Yesterday was the birthday of the late, great Brother Fred Hampton. He was a revolutionary in every sense of the word and he was ahead of his time. He was born in Summit, Illinois in 1948. Summit is to the west of Chicago. When he was growing up, he was a strong lover of learning and he graduated from high school. As a youth, he also worked for the NAACP to call for civil rights and human justice. He joined the Black Panther Party in Chicago in the late 1960's. He worked constantly and relentlessly to oppose imperialism, to stand up for community development, and to advance unity. In fact, by his great leadership skills, he organized truces among Chicago gangs and made them politicized. He worked hard to promote opposition to capitalist exploitation and police brutality. It was Fred Hampton who strengthened the BPP in Chicago. Yes, Chaka Khan was a Panther too.
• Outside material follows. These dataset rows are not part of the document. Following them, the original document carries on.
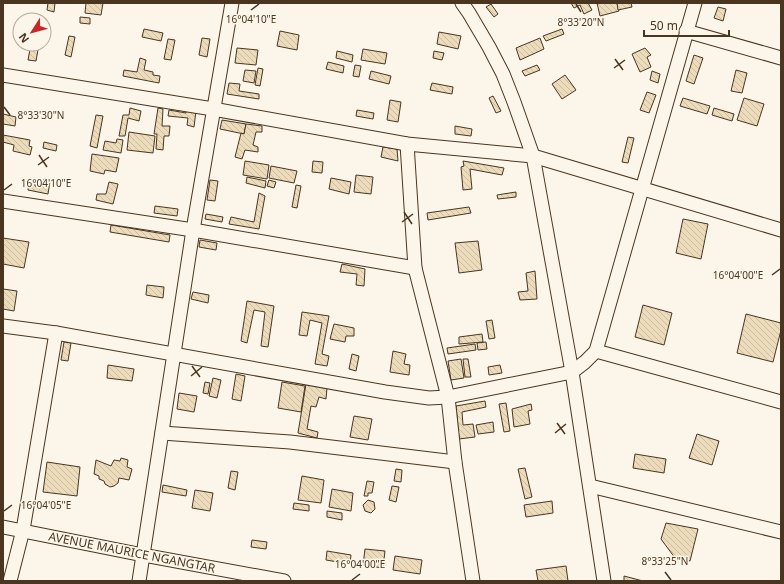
<svg xmlns="http://www.w3.org/2000/svg" width="784" height="584" viewBox="0 0 784 584" font-family="'Noto Sans',sans-serif">
<style>
.building{fill:url(#building-back-hatch);stroke:#4a3520}
.lines{fill:none;stroke-linecap:round;stroke-linejoin:round}
.minor-casing{stroke:#4a3520;stroke-width:15}
.minor{stroke:#fbf6e9;stroke-width:13}
.ticks{fill:none;stroke:#4a3520;stroke-width:1.5}
.labels{text-anchor:middle;dominant-baseline:central;stroke-width:3;stroke-linejoin:round;paint-order:stroke}
.street-label{font-size:12px;fill:#4a3520;stroke:#fbf6e9}
.ticks-label{font-size:10px;text-anchor:middle;fill:#4a3520;stroke:#fbf6e9;stroke-width:3;stroke-linejoin:round;paint-order:stroke}
</style>
<defs>
<pattern id="building-back-hatch" width="6" height="6" patternUnits="userSpaceOnUse"><rect width="6" height="6" fill="#ecdcbc"/><path d="M-1 5l2 2M0 0l6 6M5-1l2 2" fill="none" stroke="#ccbda1"/></pattern>
</defs>
<rect width="100%" height="100%" fill="#fbf6e9"/>
<!-- building -->
<g class="building">
<polygon points="48,3 55,3 54,12 47,10"/>
<polygon points="86,3 103,3 101,15 85,13"/>
<polygon points="571,3 588,3 592,10 584,14 580,5 574,8"/>
<polygon points="597,3 617,3 619,11 600,16"/>
<polygon points="617,3 631,3 632,7 618,10"/>
<polygon points="491,4 498,14 494,17 486,7"/>
<polygon points="718,7 726,9 723,21 714,18"/>
<polygon points="80,17 90,18 90,24 80,23"/>
<polygon points="144,29 163,33 161,41 142,37"/>
<polygon points="562,29 564,34 546,41 543,36"/>
<polygon points="280,31 299,35 297,50 277,46"/>
<polygon points="439,32 461,36 458,49 437,44"/>
<polygon points="69,36 75,37 71,57 65,55"/>
<polygon points="202,38 210,39 207,57 199,55"/>
<polygon points="540,38 544,49 520,60 516,48"/>
<polygon points="168,39 175,40 171,60 164,59"/>
<polygon points="31,44 39,44 36,61 28,60"/>
<polygon points="237,48 258,50 256,65 235,63"/>
<polygon points="645,48 651,55 647,57 651,67 640,72 632,54"/>
<polygon points="363,49 387,53 385,64 361,60"/>
<polygon points="337,51 353,55 352,62 336,58"/>
<polygon points="434,51 444,53 442,60 433,58"/>
<polygon points="694,55 703,58 694,84 686,81"/>
<polygon points="140,58 146,60 144,70 153,72 153,75 160,76 159,83 123,76 124,70 137,72"/>
<polygon points="328,62 344,66 343,73 326,69"/>
<polygon points="355,65 361,66 359,77 353,76"/>
<polygon points="537,65 540,70 525,76 522,71"/>
<polygon points="258,68 263,69 260,86 255,85"/>
<polygon points="245,70 256,71 254,83 243,81"/>
<polygon points="736,70 747,73 742,93 731,91"/>
<polygon points="371,71 391,76 389,84 369,79"/>
<polygon points="652,71 660,74 658,83 650,80"/>
<polygon points="565,75 576,90 562,99 552,84"/>
<polygon points="229,83 240,84 239,91 259,94 259,99 227,94"/>
<polygon points="432,83 453,87 452,94 430,90"/>
<polygon points="647,92 656,95 649,113 640,110"/>
<polygon points="493,96 501,111 496,113 489,98"/>
<polygon points="683,98 710,106 707,114 680,106"/>
<polygon points="744,98 764,104 757,126 737,120"/>
<polygon points="390,100 401,102 398,122 387,120"/>
<polygon points="130,108 141,111 139,121 128,118 125,136 119,136 123,115 129,115"/>
<polygon points="158,108 163,109 162,126 170,126 169,136 164,136 163,150 156,149 157,134 154,134"/>
<polygon points="187,108 196,111 194,127 187,125 188,118 168,116 169,110 186,113"/>
<polygon points="714,108 734,114 732,121 712,115"/>
<polygon points="357,110 374,113 373,119 356,116"/>
<polygon points="3,114 16,117 15,126 3,124"/>
<polygon points="96,115 103,116 97,148 90,146"/>
<polygon points="222,120 246,124 244,134 220,129"/>
<polygon points="246,124 262,126 262,132 256,132 253,145 258,147 258,152 245,150 242,159 235,157 241,133 244,134"/>
<polygon points="455,126 472,129 471,136 455,134"/>
<polygon points="129,132 155,136 153,153 127,150"/>
<polygon points="3,135 30,140 29,146 32,147 30,155 13,151 14,145 3,142"/>
<polygon points="628,137 634,138 628,163 622,162"/>
<polygon points="117,139 123,140 121,153 103,150 105,141 116,143"/>
<polygon points="44,142 57,145 56,151 43,148"/>
<polygon points="383,147 397,149 398,161 381,157"/>
<polygon points="92,154 119,158 116,172 105,170 104,174 90,171"/>
<polygon points="245,161 269,165 267,179 243,175"/>
<polygon points="313,161 323,162 322,173 312,172"/>
<polygon points="463,161 504,168 502,175 470,169 472,189 463,190 461,167 464,166"/>
<polygon points="271,166 297,171 294,183 269,178"/>
<polygon points="356,175 373,177 371,194 354,192"/>
<polygon points="247,177 266,181 265,188 246,183"/>
<polygon points="331,178 351,182 349,194 329,189"/>
<polygon points="44,179 50,181 48,194 28,190 29,182 35,183 35,186 42,187"/>
<polygon points="210,180 218,181 215,201 207,200"/>
<polygon points="269,180 276,182 274,188 267,186"/>
<polygon points="109,182 118,184 113,204 96,200 97,194 106,194"/>
<polygon points="296,185 301,186 297,208 292,207"/>
<polygon points="516,192 516,197 498,199 497,195"/>
<polygon points="259,193 265,196 259,229 229,224 231,217 254,222"/>
<polygon points="155,206 178,209 177,216 154,213"/>
<polygon points="469,207 471,213 428,220 427,213"/>
<polygon points="206,214 223,217 222,222 205,219"/>
<polygon points="683,219 708,224 701,259 676,253"/>
<polygon points="111,225 170,235 169,242 110,232"/>
<polygon points="3,238 29,242 24,268 3,264"/>
<polygon points="200,240 217,243 216,250 199,247"/>
<polygon points="478,241 482,270 459,273 455,243"/>
<polygon points="342,264 365,269 364,286 356,285 357,274 340,272"/>
<polygon points="535,271 537,299 520,300 518,292 528,291 526,273"/>
<polygon points="147,285 164,287 163,298 146,295"/>
<polygon points="3,289 17,291 14,311 3,309"/>
<polygon points="193,292 209,295 208,303 191,299"/>
<polygon points="247,301 274,306 268,347 261,346 265,312 254,310 247,343 241,341"/>
<polygon points="643,305 672,313 664,345 635,337"/>
<polygon points="302,312 329,316 322,354 329,356 327,366 315,364 322,323 310,320 307,336 299,335"/>
<polygon points="746,314 781,323 781,330 773,362 737,353"/>
<polygon points="492,320 495,338 489,339 486,321"/>
<polygon points="334,324 354,328 354,336 346,336 345,342 330,339"/>
<polygon points="482,334 483,342 459,344 459,337"/>
<polygon points="64,342 71,343 68,361 61,360"/>
<polygon points="486,342 487,349 478,350 477,343"/>
<polygon points="475,344 476,350 448,354 447,348"/>
<polygon points="393,351 406,354 404,364 410,365 409,375 390,372"/>
<polygon points="352,354 359,356 356,371 349,369"/>
<polygon points="461,359 464,378 451,380 448,361"/>
<polygon points="463,359 468,359 471,377 465,377"/>
<polygon points="108,365 134,369 132,381 107,378"/>
<polygon points="500,365 502,373 489,375 488,367"/>
<polygon points="236,374 245,376 241,401 232,399"/>
<polygon points="213,378 221,380 217,398 209,396"/>
<polygon points="205,382 210,383 208,394 203,393"/>
<polygon points="282,382 305,386 301,412 278,408"/>
<polygon points="306,384 327,388 326,399 319,397 316,407 311,406 307,429 318,432 317,438 298,433"/>
<polygon points="179,393 197,396 194,412 177,409"/>
<polygon points="485,401 486,407 462,412 463,425 473,424 475,437 459,439 456,406"/>
<polygon points="506,403 510,431 504,432 499,404"/>
<polygon points="531,404 532,410 528,411 530,424 514,427 512,409"/>
<polygon points="354,416 372,419 368,440 350,437"/>
<polygon points="493,422 494,432 478,434 476,425"/>
<polygon points="697,434 719,441 712,465 689,458"/>
<polygon points="635,454 666,459 664,473 633,468"/>
<polygon points="121,458 128,460 127,467 132,469 129,480 119,478 118,483 114,486 110,487 105,484 104,481 99,479 99,476 94,474 96,460 111,466 114,460 120,461"/>
<polygon points="47,462 80,467 77,496 43,492"/>
<polygon points="525,468 532,497 525,499 518,469"/>
<polygon points="396,469 402,470 401,482 394,481"/>
<polygon points="231,471 238,472 235,490 228,488"/>
<polygon points="302,476 324,480 321,503 298,500"/>
<polygon points="367,481 374,482 372,493 368,493 368,496 364,496"/>
<polygon points="163,485 187,490 186,496 162,492"/>
<polygon points="392,486 399,487 396,502 389,500"/>
<polygon points="332,489 353,493 351,511 329,507"/>
<polygon points="195,490 213,493 210,511 192,508"/>
<polygon points="368,500 374,502 375,509 371,513 365,511 363,505"/>
<polygon points="552,501 553,513 526,517 524,505"/>
<polygon points="294,503 309,505 309,511 293,509"/>
<polygon points="327,511 342,513 342,520 327,517"/>
<polygon points="666,523 698,529 690,561 675,558 661,539"/>
<polygon points="252,540 267,542 266,549 251,547"/>
<polygon points="365,549 385,551 383,568 363,565"/>
<polygon points="327,551 351,555 350,564 326,560"/>
<polygon points="395,556 422,560 420,574 393,570"/>
<polygon points="566,566 568,581 538,581 536,570"/>
<polygon points="624,576 643,581 624,581"/>
</g>
<g class="lines">
<defs>
<g id="minor">
<polyline points="462,3 469,13 489,47 503,74 514,102 533,156 572,372 604,581"/>
<polyline points="686,31 781,58"/>
<polyline points="3,75 213,109 407,144 533,156 781,230"/>
<polyline points="407,144 415,268 448,397 455,462 473,581"/>
<polyline points="3,201 193,230 415,268"/>
<polyline points="3,326 56,333 385,392 429,398 448,397 572,372 585,362 596,351 695,3"/>
<polyline points="596,351 781,402"/>
<polyline points="162,433 290,442 455,462"/>
<polyline points="590,486 781,532"/>
<polyline points="3,527 143,555 284,581"/>
<polyline points="10,581 23,530 56,333"/>
<polyline points="139,581 193,230 232,3"/>
</g>
</defs>
<!-- minor casing -->
<use href="#minor" class="minor-casing"/>
<!-- minor -->
<use href="#minor" class="minor"/>
</g>
<!-- ticks -->
<path class="ticks" d="M576,4L581,12M251,10L259,4M615,59L623,70M614,68L625,60M4,107L10,115M39,155L47,167M38,165L49,157M4,190L12,184M404,212L412,224M402,222L413,214M772,275L780,269M192,366L200,377M191,376L202,367M557,423L565,434M555,433L566,424M4,511L12,505M665,572L671,580M352,580L360,574"/>
<g class="labels">
<!-- street labels -->
<g class="street-label">
<text transform="translate(132 552) rotate(11)">AVENUE MAURICE NGANGTAR</text>
</g>
</g>
<g class="ticks-label">
<text x="251" y="23">16°04'10"E</text>
<text x="581" y="26">8°33'20"N</text>
<text x="41" y="119">8°33'30"N</text>
<text x="46" y="187">16°04'10"E</text>
<text x="738" y="279">16°04'00"E</text>
<text x="46" y="509">16°04'05"E</text>
<text x="665" y="565">8°33'25"N</text>
<text x="360" y="568">16°04'00"E</text>
</g>
<!-- border -->
<rect width="784" height="584" fill="none" stroke="#4a3520" stroke-width="8"/>
<!-- north arrow -->
<g transform="translate(32 32) rotate(234)"><circle r="19" fill="#fbf6e9" stroke="#b4a999"/>
<path d="M0-3L7 15L0 10L-7 15Z" fill="#c62828"/>
<text y="-6" font-size="11" font-weight="bold" text-anchor="middle" fill="#4a3520">N</text>
</g>
<!-- scale -->
<path d="M644 30v6h85v-6" fill="none" stroke="#4a3520" stroke-width="2"/>
<text x="650" y="30" font-size="12" fill="#4a3520" stroke="#fbf6e9" stroke-width="3" paint-order="stroke">50 m</text>
</svg>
Chaka Khan is from Chicago. We know that so many revolutionary Brothers and Sisters are from Chicago (with areas like the North Side, the South Side, the Loop, etc. The Loop is the commercial district of Chicago). Fred Hampton was only in his early 20's when he did great work to help our community. The Chicago police and the FBI joined forces to not only slander the Panthers, but to cause division, and infiltration. O'Neal was an FBI informant (he later committed suicide) who gave the FBI and the Chicago police information on the whereabouts and activities of Fred Hampton. Later, in December of 1969, the Chicago police unjustly murdered Fred Hampton and Mark Clark in cold blood. The murder was so unjust, that the local Chicago authorities had to pay the families of Clark and Hampton monetary compensation. Fred Hampton loved his wife and his son is also a revolutionary too. The same brutality, which was enacted against Fred Hampton, continues in our generation. We know that the struggle continues, but I don't lose hope. We are part of the same struggle for liberation and the drum still beats. The drum is part of our souls and we honor the sacrifice of Fred Hampton by working together, by loving our Blackness, and by making solutions a reality. That is how he lived and this is how we should always live. We are blessed to live in the 21st century and we are motivated to do our part to end this vicious system of racism/white supremacy, so a real system of justice is made real for all. Rest in Power Brother Fred Hampton.